By VI CONSORTIUM
Last updated on March 26, 2021 at 4:02 a.m.
The U.S. Environmental Protection Agency in a release issued Thursday said it has withdrawn its Clean Air Act “plantwide applicability limit” (PAL) permit for the Limetree Bay Terminals and Limetree Bay Refining facility on St. Croix, which was originally issued by EPA on December 2, 2020 under the Trump administration.
The EPA cited "concerns raised by and appeals filed by non-governmental organizations, members of the community and the company itself" for its action to withdraw the permit. In recent times there has been an effort to raise awareness of the permit, with Yahoo News and left-leaning major American news publication the Washington Post publishing stories on the major oil spill that ultimately amounted to over 300,000 barrels of petrochemicals being released underground. The Washington Post's article is titled, "The Islands Where it Rained Oil".
And on the heels of Limetree Bay's announcement that it had restart oil refining on February 1, four environmental groups filed a lawsuit that called for the review of the permit awarded to Limetree Bay by the EPA.
In a statement issued to the Consortium, Limetree Bay said, “While we are disappointed in the EPA’s decision and believe it is inconsistent with the agency’s previous commitments, it is important to note that the PAL does not affect our current operations. Rather, it would have streamlined the permitting process for potential future investment in the refinery to allow Limetree to more quickly respond to market and customer demands, while also imposing tighter emissions limits than our current operating permits.”
Governor Albert Bryan stated, "The withdrawal of this permit, known as the Plantwide Applicability Limit (PAL) permit, does not require Limetree to cease its operations. Rather, the withdrawal of this permit is part of a larger effort of the Biden Administration to review the environmental actions of the prior Trump administration and subjects this particular permit to another round of review.
“This additional review and scrutiny provides a greater opportunity to ensure that the health of our local community, particularly our community in St. Croix, is protected. My administration and Limetree welcomes this additional review and will work with the new administration to make sure that our people and environment are protected and that proper regulatory requirements are in place for Limetree’s use and planned use of the facility.
“The PAL permit is just one of many permits that govern Limetree’s operations. During this review process, Limetree will continue to operate, continue production, and will continue to operate in compliance with the other permits in place that require strict and rigorous air and emissions monitoring.”
The EPA said the Limetree Bay facility is located "in a community with environmental justice concerns," adding that, "ensuring that the needs of overburdened communities are taken into account is a priority for EPA. The withdrawal of the PAL permit does not require the facility to discontinue operations," the agency said.
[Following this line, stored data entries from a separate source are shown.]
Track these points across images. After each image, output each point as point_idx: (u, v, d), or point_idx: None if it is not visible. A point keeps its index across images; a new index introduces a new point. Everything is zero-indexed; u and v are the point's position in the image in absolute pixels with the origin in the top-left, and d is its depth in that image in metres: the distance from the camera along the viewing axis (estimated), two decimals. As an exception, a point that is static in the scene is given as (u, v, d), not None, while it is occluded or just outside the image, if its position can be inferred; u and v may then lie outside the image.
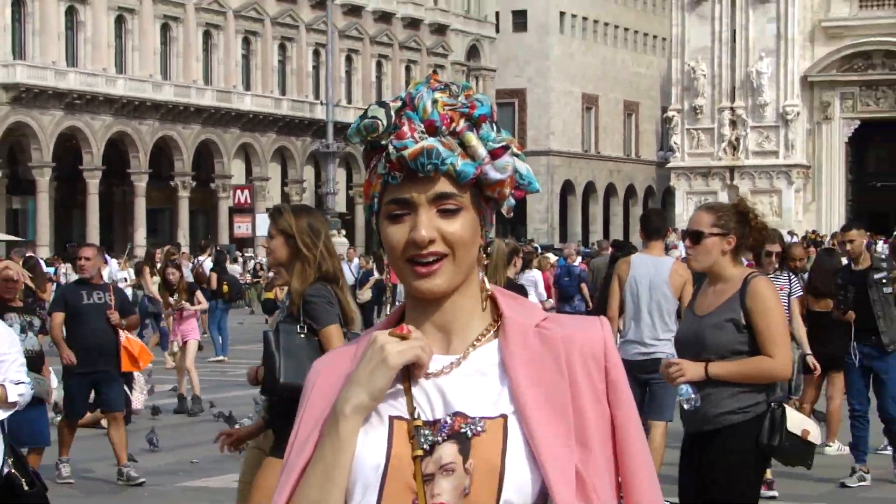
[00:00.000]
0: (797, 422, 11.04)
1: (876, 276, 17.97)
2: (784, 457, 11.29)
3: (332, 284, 9.59)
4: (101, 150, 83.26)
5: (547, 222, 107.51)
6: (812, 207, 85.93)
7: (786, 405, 11.03)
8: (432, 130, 2.89)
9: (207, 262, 45.96)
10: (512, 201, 3.07)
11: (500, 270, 16.15)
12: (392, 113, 2.90)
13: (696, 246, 9.78)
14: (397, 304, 3.94)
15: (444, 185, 2.89)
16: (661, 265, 17.70)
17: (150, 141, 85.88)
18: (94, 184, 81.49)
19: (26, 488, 10.26)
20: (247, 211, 74.42)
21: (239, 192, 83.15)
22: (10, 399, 10.23)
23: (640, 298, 17.51)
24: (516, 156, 3.03)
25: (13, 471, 10.27)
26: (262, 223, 73.99)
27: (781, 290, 15.31)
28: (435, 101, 2.91)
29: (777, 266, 16.07)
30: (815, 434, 10.31)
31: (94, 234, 79.13)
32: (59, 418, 20.14)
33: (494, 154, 2.91)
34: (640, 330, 17.62)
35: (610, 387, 3.04)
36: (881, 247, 65.89)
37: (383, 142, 2.89)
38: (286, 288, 10.60)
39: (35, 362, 15.39)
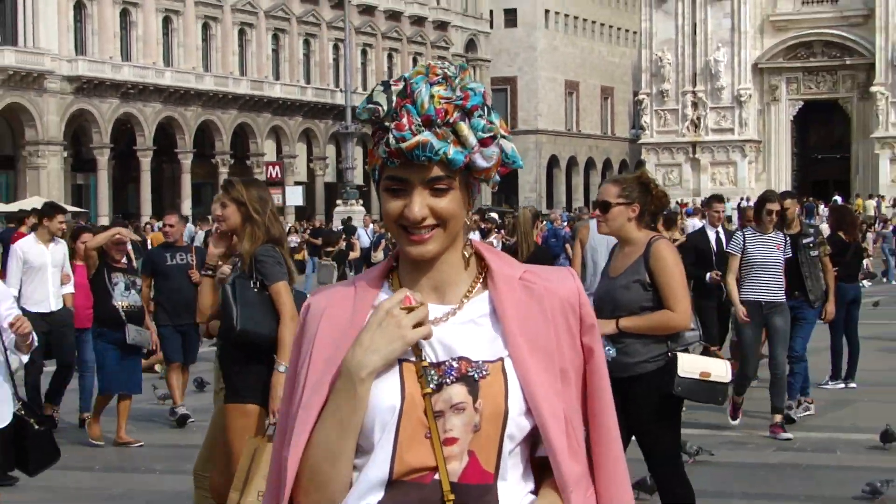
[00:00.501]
0: (690, 365, 11.08)
1: (804, 241, 17.83)
2: (690, 398, 11.37)
3: (279, 246, 9.54)
4: (152, 133, 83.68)
5: (536, 191, 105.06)
6: (763, 177, 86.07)
7: (679, 353, 11.02)
8: (428, 123, 3.00)
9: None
10: (497, 178, 3.18)
11: (528, 236, 17.24)
12: (393, 98, 3.02)
13: (604, 214, 9.79)
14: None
15: (436, 170, 3.01)
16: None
17: (193, 124, 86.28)
18: (146, 162, 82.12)
19: (36, 427, 10.03)
20: (277, 184, 73.62)
21: (270, 167, 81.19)
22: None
23: (598, 258, 17.13)
24: (504, 137, 3.13)
25: (22, 411, 9.99)
26: (291, 194, 75.60)
27: (777, 247, 15.48)
28: (432, 97, 3.01)
29: (776, 223, 15.56)
30: (719, 373, 10.44)
31: (146, 205, 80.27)
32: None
33: (483, 143, 3.04)
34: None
35: (585, 328, 3.23)
36: (822, 210, 68.04)
37: (386, 123, 3.01)
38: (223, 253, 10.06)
39: (137, 316, 15.61)
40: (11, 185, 76.79)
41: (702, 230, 18.41)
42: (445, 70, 3.05)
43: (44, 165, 76.30)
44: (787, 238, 16.53)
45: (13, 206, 58.14)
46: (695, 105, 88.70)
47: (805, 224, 19.95)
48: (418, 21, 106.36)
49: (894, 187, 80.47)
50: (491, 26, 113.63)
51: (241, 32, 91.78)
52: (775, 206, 15.65)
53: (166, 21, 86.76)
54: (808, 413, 17.77)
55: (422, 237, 3.02)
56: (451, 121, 2.96)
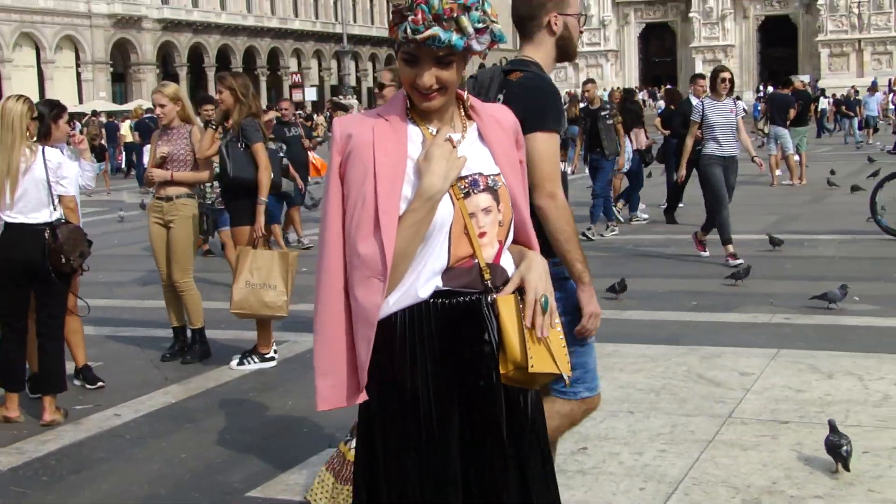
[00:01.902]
0: None
1: (602, 113, 16.68)
2: None
3: (257, 118, 8.69)
4: (214, 55, 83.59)
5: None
6: (619, 74, 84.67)
7: None
8: (437, 19, 2.84)
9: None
10: (487, 51, 2.98)
11: None
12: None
13: (381, 92, 8.11)
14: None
15: (442, 50, 2.88)
16: None
17: (241, 49, 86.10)
18: (210, 75, 77.65)
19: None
20: (299, 86, 72.10)
21: (294, 76, 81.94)
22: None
23: None
24: (493, 22, 2.94)
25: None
26: (308, 93, 73.36)
27: (731, 111, 13.40)
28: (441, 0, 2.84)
29: (729, 90, 13.45)
30: None
31: None
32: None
33: (479, 31, 2.89)
34: None
35: (518, 145, 3.22)
36: (659, 94, 62.57)
37: (405, 13, 2.86)
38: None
39: (285, 172, 12.97)
40: (122, 92, 76.66)
41: (687, 100, 16.34)
42: None
43: (143, 79, 76.13)
44: (736, 102, 14.89)
45: (127, 106, 57.87)
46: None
47: (603, 101, 18.05)
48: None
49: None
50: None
51: None
52: (728, 76, 13.78)
53: None
54: (613, 233, 16.48)
55: (429, 97, 2.97)
56: (455, 16, 2.85)
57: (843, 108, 41.59)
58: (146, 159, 9.17)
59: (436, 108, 3.02)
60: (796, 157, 23.14)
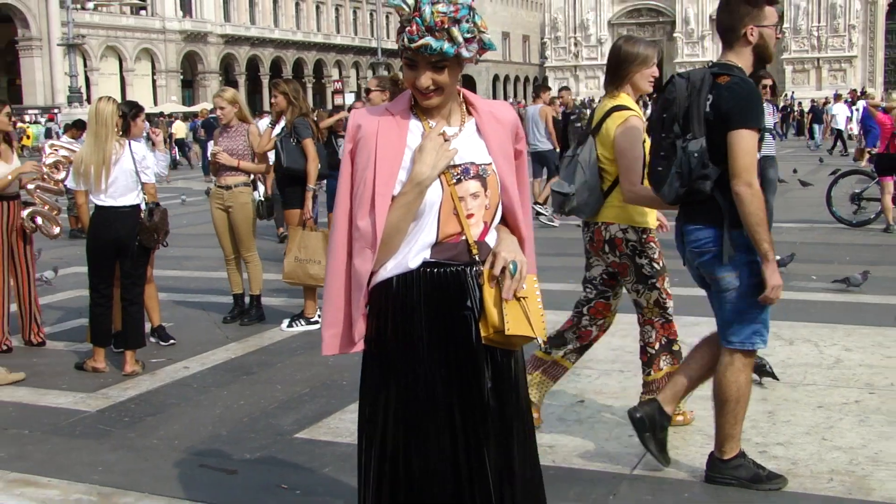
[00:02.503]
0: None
1: (572, 117, 16.85)
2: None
3: (307, 117, 8.63)
4: (268, 66, 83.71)
5: (488, 95, 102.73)
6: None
7: None
8: (430, 30, 2.83)
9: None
10: (479, 57, 2.96)
11: None
12: (409, 12, 2.85)
13: (367, 96, 8.83)
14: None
15: (436, 57, 2.87)
16: (536, 109, 17.07)
17: (291, 60, 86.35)
18: (265, 83, 79.84)
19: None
20: (340, 92, 73.41)
21: (336, 83, 77.92)
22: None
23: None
24: (482, 33, 2.92)
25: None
26: (348, 98, 73.59)
27: (769, 115, 10.85)
28: (433, 13, 2.82)
29: (770, 96, 11.31)
30: None
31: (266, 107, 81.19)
32: None
33: (468, 41, 2.88)
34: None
35: (517, 140, 3.17)
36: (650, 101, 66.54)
37: (405, 24, 2.86)
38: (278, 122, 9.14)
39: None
40: (190, 96, 76.80)
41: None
42: None
43: (208, 85, 76.19)
44: (775, 107, 13.49)
45: (194, 108, 59.52)
46: (575, 44, 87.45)
47: (576, 105, 18.03)
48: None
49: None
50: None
51: (318, 7, 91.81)
52: (769, 82, 12.33)
53: (265, 2, 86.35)
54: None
55: (427, 96, 2.95)
56: (446, 27, 2.83)
57: (810, 115, 41.39)
58: (209, 153, 9.07)
59: (434, 106, 3.01)
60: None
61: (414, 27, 2.85)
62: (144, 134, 8.63)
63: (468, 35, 2.89)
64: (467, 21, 2.88)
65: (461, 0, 2.88)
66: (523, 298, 2.96)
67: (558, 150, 16.67)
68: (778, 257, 9.38)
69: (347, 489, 4.75)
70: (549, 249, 11.85)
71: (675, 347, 5.68)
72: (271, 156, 8.95)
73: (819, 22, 77.15)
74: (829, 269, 10.70)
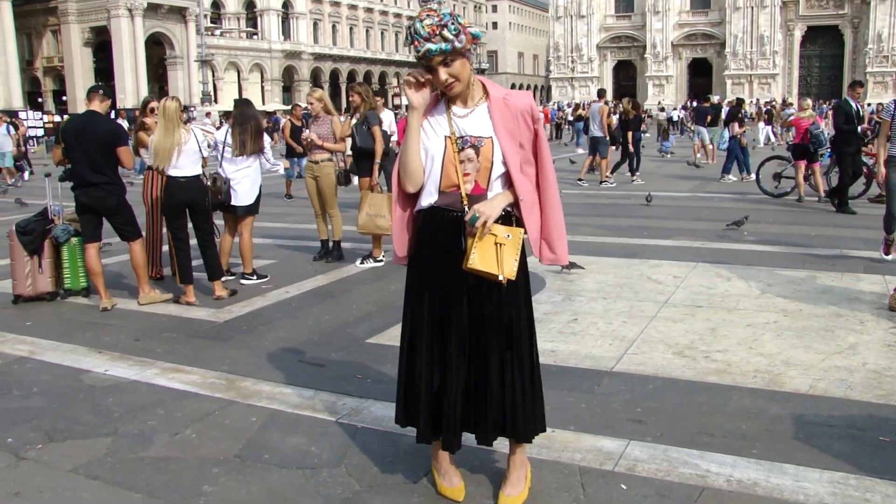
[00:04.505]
0: None
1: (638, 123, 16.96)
2: None
3: (375, 109, 8.43)
4: (345, 76, 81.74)
5: None
6: (591, 93, 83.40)
7: None
8: (427, 40, 2.77)
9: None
10: (474, 45, 2.89)
11: None
12: (411, 35, 2.80)
13: (352, 101, 8.53)
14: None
15: (441, 56, 2.81)
16: (597, 106, 16.60)
17: (362, 71, 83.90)
18: (343, 89, 78.61)
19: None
20: (398, 95, 72.40)
21: (396, 88, 78.21)
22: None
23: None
24: (467, 27, 2.85)
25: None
26: (404, 100, 75.38)
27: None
28: (423, 27, 2.78)
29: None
30: None
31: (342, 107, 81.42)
32: None
33: (456, 35, 2.80)
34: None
35: (534, 121, 2.98)
36: (619, 103, 65.90)
37: (411, 45, 2.82)
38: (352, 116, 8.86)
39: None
40: (290, 99, 73.07)
41: (846, 100, 12.37)
42: (429, 10, 2.83)
43: (301, 90, 74.26)
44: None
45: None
46: (572, 61, 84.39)
47: (636, 111, 17.03)
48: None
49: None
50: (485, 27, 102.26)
51: (382, 33, 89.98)
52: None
53: (344, 28, 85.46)
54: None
55: (450, 87, 2.88)
56: (437, 33, 2.77)
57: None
58: (303, 137, 8.95)
59: (457, 94, 2.95)
60: (710, 146, 22.58)
61: (416, 44, 2.82)
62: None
63: (455, 32, 2.82)
64: (452, 23, 2.82)
65: (442, 11, 2.84)
66: (501, 245, 2.87)
67: (608, 137, 16.63)
68: (736, 219, 9.95)
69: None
70: (590, 211, 11.85)
71: None
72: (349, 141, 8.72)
73: (751, 48, 76.48)
74: (758, 227, 10.51)
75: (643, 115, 20.23)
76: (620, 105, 19.72)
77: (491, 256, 2.85)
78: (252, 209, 7.83)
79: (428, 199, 3.00)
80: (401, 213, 3.11)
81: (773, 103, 50.65)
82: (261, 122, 7.87)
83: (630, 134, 17.14)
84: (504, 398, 3.05)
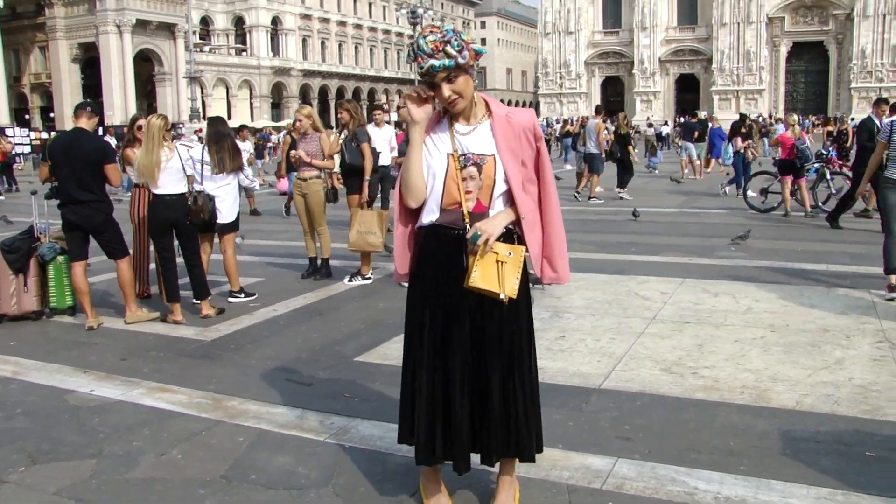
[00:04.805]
0: None
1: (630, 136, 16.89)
2: None
3: (363, 126, 8.50)
4: (334, 93, 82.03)
5: None
6: (588, 108, 76.92)
7: None
8: (431, 56, 2.77)
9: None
10: (476, 63, 2.87)
11: None
12: (414, 51, 2.81)
13: (399, 111, 7.61)
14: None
15: (444, 73, 2.81)
16: (593, 123, 16.48)
17: (351, 88, 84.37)
18: (332, 106, 78.64)
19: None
20: (387, 112, 73.19)
21: (385, 105, 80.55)
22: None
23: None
24: (471, 44, 2.86)
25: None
26: (393, 116, 75.07)
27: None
28: (426, 44, 2.78)
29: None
30: None
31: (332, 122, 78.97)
32: None
33: (459, 51, 2.80)
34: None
35: (536, 139, 2.98)
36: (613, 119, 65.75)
37: (416, 63, 2.83)
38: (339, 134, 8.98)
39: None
40: (278, 114, 75.00)
41: (869, 118, 11.78)
42: (432, 27, 2.84)
43: (290, 106, 72.98)
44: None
45: (280, 123, 59.63)
46: (560, 77, 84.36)
47: (626, 127, 16.65)
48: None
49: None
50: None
51: (370, 49, 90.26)
52: (886, 108, 11.42)
53: (333, 45, 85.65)
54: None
55: (452, 104, 2.87)
56: (441, 49, 2.77)
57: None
58: (291, 154, 8.94)
59: (460, 110, 2.94)
60: (697, 162, 22.75)
61: (420, 60, 2.82)
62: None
63: (458, 48, 2.82)
64: (455, 40, 2.82)
65: (445, 28, 2.84)
66: (502, 263, 2.86)
67: (604, 154, 16.56)
68: (739, 233, 10.26)
69: (391, 397, 4.79)
70: (579, 227, 11.68)
71: None
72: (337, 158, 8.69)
73: (738, 63, 77.00)
74: (746, 242, 10.50)
75: (631, 132, 20.33)
76: (614, 119, 20.35)
77: (492, 274, 2.84)
78: (234, 226, 7.81)
79: (429, 216, 2.99)
80: (403, 229, 3.10)
81: (760, 118, 51.04)
82: (234, 140, 7.81)
83: (630, 148, 17.17)
84: (508, 417, 3.04)
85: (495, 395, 3.02)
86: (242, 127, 17.71)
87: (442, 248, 2.98)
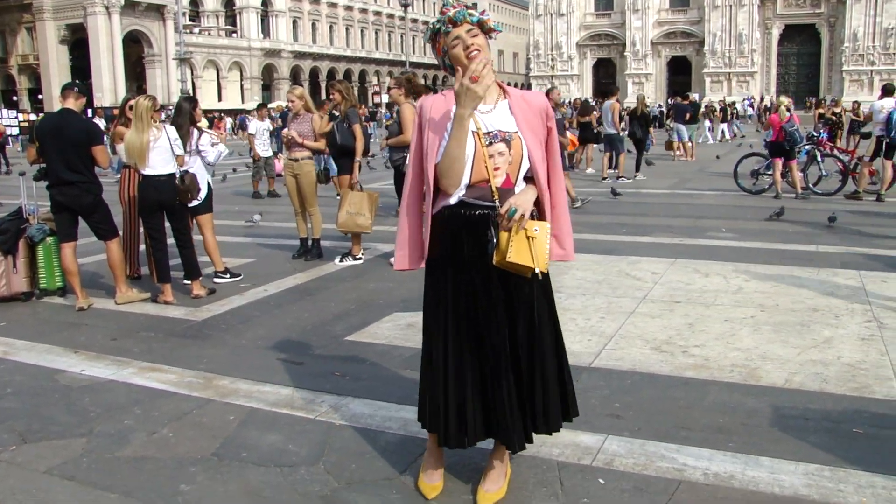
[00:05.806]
0: None
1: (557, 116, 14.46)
2: None
3: (356, 108, 8.35)
4: (325, 75, 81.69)
5: None
6: (580, 90, 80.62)
7: None
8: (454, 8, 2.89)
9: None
10: (493, 36, 2.97)
11: None
12: (437, 22, 2.93)
13: (389, 91, 8.46)
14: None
15: (468, 25, 2.90)
16: (608, 104, 16.62)
17: (342, 70, 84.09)
18: (323, 88, 78.05)
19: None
20: (378, 93, 72.03)
21: (375, 87, 79.09)
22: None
23: None
24: (487, 20, 2.94)
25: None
26: (384, 98, 73.69)
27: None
28: (451, 6, 2.91)
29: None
30: None
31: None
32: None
33: (481, 14, 2.93)
34: None
35: (548, 119, 3.05)
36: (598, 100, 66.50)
37: (438, 27, 2.92)
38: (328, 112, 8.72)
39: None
40: (269, 96, 73.04)
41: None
42: (453, 4, 2.93)
43: (281, 88, 73.55)
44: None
45: (271, 105, 59.76)
46: (552, 59, 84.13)
47: (558, 103, 18.38)
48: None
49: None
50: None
51: (362, 31, 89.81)
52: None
53: (324, 26, 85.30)
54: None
55: (474, 57, 2.87)
56: (465, 7, 2.87)
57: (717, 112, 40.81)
58: (282, 134, 8.96)
59: (483, 92, 2.87)
60: (689, 143, 22.81)
61: (448, 10, 2.89)
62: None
63: (479, 12, 2.92)
64: (475, 10, 2.94)
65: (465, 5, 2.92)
66: (532, 238, 2.86)
67: (621, 133, 16.74)
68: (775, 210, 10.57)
69: (382, 375, 4.82)
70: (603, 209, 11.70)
71: None
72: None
73: (730, 46, 76.97)
74: (736, 223, 10.53)
75: (623, 114, 20.37)
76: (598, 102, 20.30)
77: (525, 250, 2.85)
78: (206, 206, 7.64)
79: (455, 195, 2.99)
80: (418, 216, 3.09)
81: (752, 101, 51.11)
82: (190, 118, 7.56)
83: (646, 128, 17.31)
84: (545, 392, 3.08)
85: (536, 368, 3.05)
86: (261, 105, 17.53)
87: (467, 227, 2.98)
In a carefully worded statement issued to the media Thursday afternoon, Delegate to Congress Stacey Plaskett echoed the EPA by stating that the withdrawal of the PAL permit does not affect "restart operations at the facility."
"The withdrawal of the PAL permit will not discontinue the restart of operations at the facility. My office will continue to work with the relevant stakeholders to fortify our economy and sustainable skilled jobs in the Virgin Islands while we balance such with protecting our natural resources and ensuring the health and safety of Virgin Islanders - our greatest resource," Ms. Plaskett said.
The EPA said it was reconsidering the PAL permit in light of information received during the permitting process and President Biden’s executive orders that federal agencies review environmental actions taken during the previous administration. The agency said it will undertake a thoughtful, timely, technical and legal review of the regulatory requirements applicable to the facility under the Clean Air Act that will engage a broad range of stakeholders. A Clean Air Act PAL permit like the one issued to Limetree Bay gives a regulated entity some flexibility for how it manages air pollution emissions from modifications at a permitted facility, the EPA said.
“Withdrawing this permit will allow EPA to reassess what measures are required at the Limetree facility to safeguard the health of local communities in the Virgin Islands, while providing regulatory certainty to the company,” said EPA acting Regional Administrator Walter Mugdan. “Today’s decision exemplifies good governance and EPA’s commitment to addressing critical environmental justice and economic concerns in the Virgin Islands with a broad range of stakeholders.”
According to the EPA, the PAL permit was issued on December 2, 2020, it never became effective under EPA regulations due to the timely appeals that were filed with EPA’s Environmental Appeals Board (EAB) by a consortium of environmental and community groups as well as Limetree Bay itself. In their appeals, both sides asked that the permit be sent back to EPA so the Agency could consider their objections to the permit, the agency stated.
"By withdrawing the permit today, EPA can consult with the affected parties, reassess the permit, and review the legal requirements applicable to the facility under the Clean Air Act outside of EAB’s process," the EPA said, adding that its withdrawal renders moot the appeals of the permit to the EAB and withdraws the agency’s responses to comments filed in support of the December 2020 permit.
The result of the withdrawal is that Limetree Bay, at this time, will not be afforded the operational flexibilities provided by the PAL provisions of EPA’s Prevention of Significant Deterioration regulations under the Clean Air Act, according to the release. Additionally, the EPA’s withdrawal of the PAL permit does not affect Limetree Bay’s obligation to comply with existing Clean Air Act requirements, including multiple federal pollution control standards under the New Source Performance Standard and National Emission Standards for Hazardous Air Pollutants programs and various PSD permits issued by EPA, the agency said. Limetree also has ongoing obligations under permits issued by the U.S. Virgin Islands. The facility is also subject to a Clean Air Act consent decree.
The EPA described Limetree Bay Terminals and Limetree Bay Refining facility as a "complex, integrated petroleum refinery, consisting of refinery process units and various supporting operations including sulfur recovery plants, steam and electric power generation via boilers and gas turbine cogeneration units, wastewater treatment, and a marine terminal."